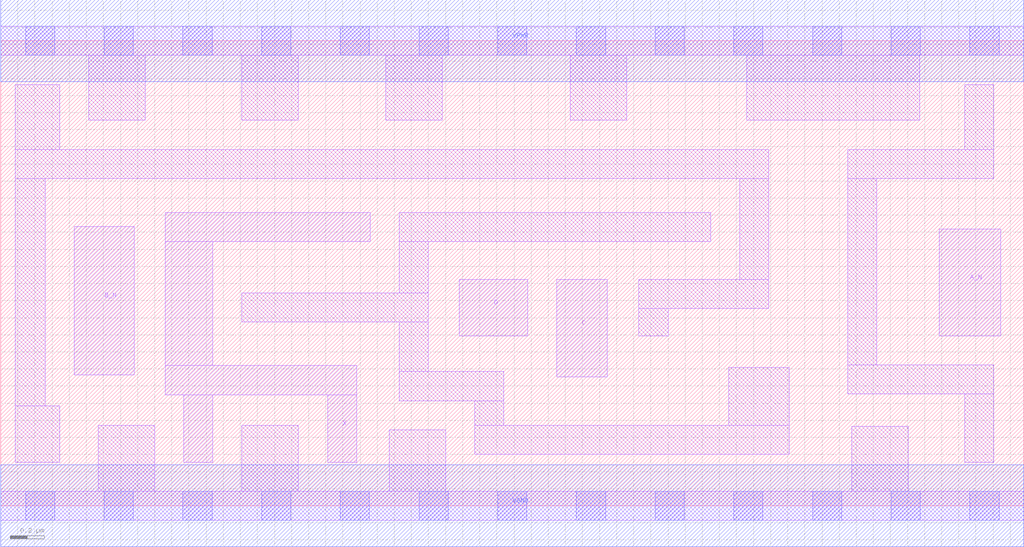
<source format=lef>
# Copyright 2020 The SkyWater PDK Authors
#
# Licensed under the Apache License, Version 2.0 (the "License");
# you may not use this file except in compliance with the License.
# You may obtain a copy of the License at
#
#     https://www.apache.org/licenses/LICENSE-2.0
#
# Unless required by applicable law or agreed to in writing, software
# distributed under the License is distributed on an "AS IS" BASIS,
# WITHOUT WARRANTIES OR CONDITIONS OF ANY KIND, either express or implied.
# See the License for the specific language governing permissions and
# limitations under the License.
#
# SPDX-License-Identifier: Apache-2.0

VERSION 5.7 ;
  NOWIREEXTENSIONATPIN ON ;
  DIVIDERCHAR "/" ;
  BUSBITCHARS "[]" ;
UNITS
  DATABASE MICRONS 200 ;
END UNITS
MACRO sky130_fd_sc_hd__and4bb_4
  CLASS CORE ;
  FOREIGN sky130_fd_sc_hd__and4bb_4 ;
  ORIGIN  0.000000  0.000000 ;
  SIZE  5.980000 BY  2.720000 ;
  SYMMETRY X Y R90 ;
  SITE unithd ;
  PIN A_N
    ANTENNAGATEAREA  0.126000 ;
    DIRECTION INPUT ;
    USE SIGNAL ;
    PORT
      LAYER li1 ;
        RECT 5.485000 0.995000 5.845000 1.620000 ;
    END
  END A_N
  PIN B_N
    ANTENNAGATEAREA  0.126000 ;
    DIRECTION INPUT ;
    USE SIGNAL ;
    PORT
      LAYER li1 ;
        RECT 0.430000 0.765000 0.780000 1.635000 ;
    END
  END B_N
  PIN C
    ANTENNAGATEAREA  0.247500 ;
    DIRECTION INPUT ;
    USE SIGNAL ;
    PORT
      LAYER li1 ;
        RECT 3.250000 0.755000 3.545000 1.325000 ;
    END
  END C
  PIN D
    ANTENNAGATEAREA  0.247500 ;
    DIRECTION INPUT ;
    USE SIGNAL ;
    PORT
      LAYER li1 ;
        RECT 2.680000 0.995000 3.080000 1.325000 ;
    END
  END D
  PIN X
    ANTENNADIFFAREA  0.891000 ;
    DIRECTION OUTPUT ;
    USE SIGNAL ;
    PORT
      LAYER li1 ;
        RECT 0.960000 0.650000 2.080000 0.820000 ;
        RECT 0.960000 0.820000 1.240000 1.545000 ;
        RECT 0.960000 1.545000 2.160000 1.715000 ;
        RECT 1.070000 0.255000 1.240000 0.650000 ;
        RECT 1.910000 0.255000 2.080000 0.650000 ;
    END
  END X
  PIN VGND
    DIRECTION INOUT ;
    SHAPE ABUTMENT ;
    USE GROUND ;
    PORT
      LAYER met1 ;
        RECT 0.000000 -0.240000 5.980000 0.240000 ;
    END
  END VGND
  PIN VPWR
    DIRECTION INOUT ;
    SHAPE ABUTMENT ;
    USE POWER ;
    PORT
      LAYER met1 ;
        RECT 0.000000 2.480000 5.980000 2.960000 ;
    END
  END VPWR
  OBS
    LAYER li1 ;
      RECT 0.000000 -0.085000 5.980000 0.085000 ;
      RECT 0.000000  2.635000 5.980000 2.805000 ;
      RECT 0.085000  0.255000 0.345000 0.585000 ;
      RECT 0.085000  0.585000 0.260000 1.915000 ;
      RECT 0.085000  1.915000 4.490000 2.085000 ;
      RECT 0.085000  2.085000 0.345000 2.465000 ;
      RECT 0.515000  2.255000 0.845000 2.635000 ;
      RECT 0.570000  0.085000 0.900000 0.470000 ;
      RECT 1.410000  0.085000 1.740000 0.470000 ;
      RECT 1.410000  1.075000 2.500000 1.245000 ;
      RECT 1.410000  2.255000 1.740000 2.635000 ;
      RECT 2.250000  2.255000 2.580000 2.635000 ;
      RECT 2.270000  0.085000 2.600000 0.445000 ;
      RECT 2.330000  0.615000 2.940000 0.785000 ;
      RECT 2.330000  0.785000 2.500000 1.075000 ;
      RECT 2.330000  1.245000 2.500000 1.545000 ;
      RECT 2.330000  1.545000 4.150000 1.715000 ;
      RECT 2.770000  0.300000 4.610000 0.470000 ;
      RECT 2.770000  0.470000 2.940000 0.615000 ;
      RECT 3.330000  2.255000 3.660000 2.635000 ;
      RECT 3.730000  0.995000 3.900000 1.155000 ;
      RECT 3.730000  1.155000 4.490000 1.325000 ;
      RECT 4.255000  0.470000 4.610000 0.810000 ;
      RECT 4.320000  1.325000 4.490000 1.915000 ;
      RECT 4.360000  2.255000 5.370000 2.635000 ;
      RECT 4.950000  0.655000 5.805000 0.825000 ;
      RECT 4.950000  0.825000 5.120000 1.915000 ;
      RECT 4.950000  1.915000 5.805000 2.085000 ;
      RECT 4.975000  0.085000 5.305000 0.465000 ;
      RECT 5.635000  0.255000 5.805000 0.655000 ;
      RECT 5.635000  2.085000 5.805000 2.465000 ;
    LAYER mcon ;
      RECT 0.145000 -0.085000 0.315000 0.085000 ;
      RECT 0.145000  2.635000 0.315000 2.805000 ;
      RECT 0.605000 -0.085000 0.775000 0.085000 ;
      RECT 0.605000  2.635000 0.775000 2.805000 ;
      RECT 1.065000 -0.085000 1.235000 0.085000 ;
      RECT 1.065000  2.635000 1.235000 2.805000 ;
      RECT 1.525000 -0.085000 1.695000 0.085000 ;
      RECT 1.525000  2.635000 1.695000 2.805000 ;
      RECT 1.985000 -0.085000 2.155000 0.085000 ;
      RECT 1.985000  2.635000 2.155000 2.805000 ;
      RECT 2.445000 -0.085000 2.615000 0.085000 ;
      RECT 2.445000  2.635000 2.615000 2.805000 ;
      RECT 2.905000 -0.085000 3.075000 0.085000 ;
      RECT 2.905000  2.635000 3.075000 2.805000 ;
      RECT 3.365000 -0.085000 3.535000 0.085000 ;
      RECT 3.365000  2.635000 3.535000 2.805000 ;
      RECT 3.825000 -0.085000 3.995000 0.085000 ;
      RECT 3.825000  2.635000 3.995000 2.805000 ;
      RECT 4.285000 -0.085000 4.455000 0.085000 ;
      RECT 4.285000  2.635000 4.455000 2.805000 ;
      RECT 4.745000 -0.085000 4.915000 0.085000 ;
      RECT 4.745000  2.635000 4.915000 2.805000 ;
      RECT 5.205000 -0.085000 5.375000 0.085000 ;
      RECT 5.205000  2.635000 5.375000 2.805000 ;
      RECT 5.665000 -0.085000 5.835000 0.085000 ;
      RECT 5.665000  2.635000 5.835000 2.805000 ;
  END
END sky130_fd_sc_hd__and4bb_4
END LIBRARY

</source>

## [WORK TASK]
Return the material line for line, from its beginning to the line that contains "FOREIGN sky130_fd_sc_hd__and4bb_4 ;", with the pictures left out.

## [SOLVED EXERCISE]
<source format=lef>
# Copyright 2020 The SkyWater PDK Authors
#
# Licensed under the Apache License, Version 2.0 (the "License");
# you may not use this file except in compliance with the License.
# You may obtain a copy of the License at
#
#     https://www.apache.org/licenses/LICENSE-2.0
#
# Unless required by applicable law or agreed to in writing, software
# distributed under the License is distributed on an "AS IS" BASIS,
# WITHOUT WARRANTIES OR CONDITIONS OF ANY KIND, either express or implied.
# See the License for the specific language governing permissions and
# limitations under the License.
#
# SPDX-License-Identifier: Apache-2.0

VERSION 5.7 ;
  NOWIREEXTENSIONATPIN ON ;
  DIVIDERCHAR "/" ;
  BUSBITCHARS "[]" ;
UNITS
  DATABASE MICRONS 200 ;
END UNITS
MACRO sky130_fd_sc_hd__and4bb_4
  CLASS CORE ;
  FOREIGN sky130_fd_sc_hd__and4bb_4 ;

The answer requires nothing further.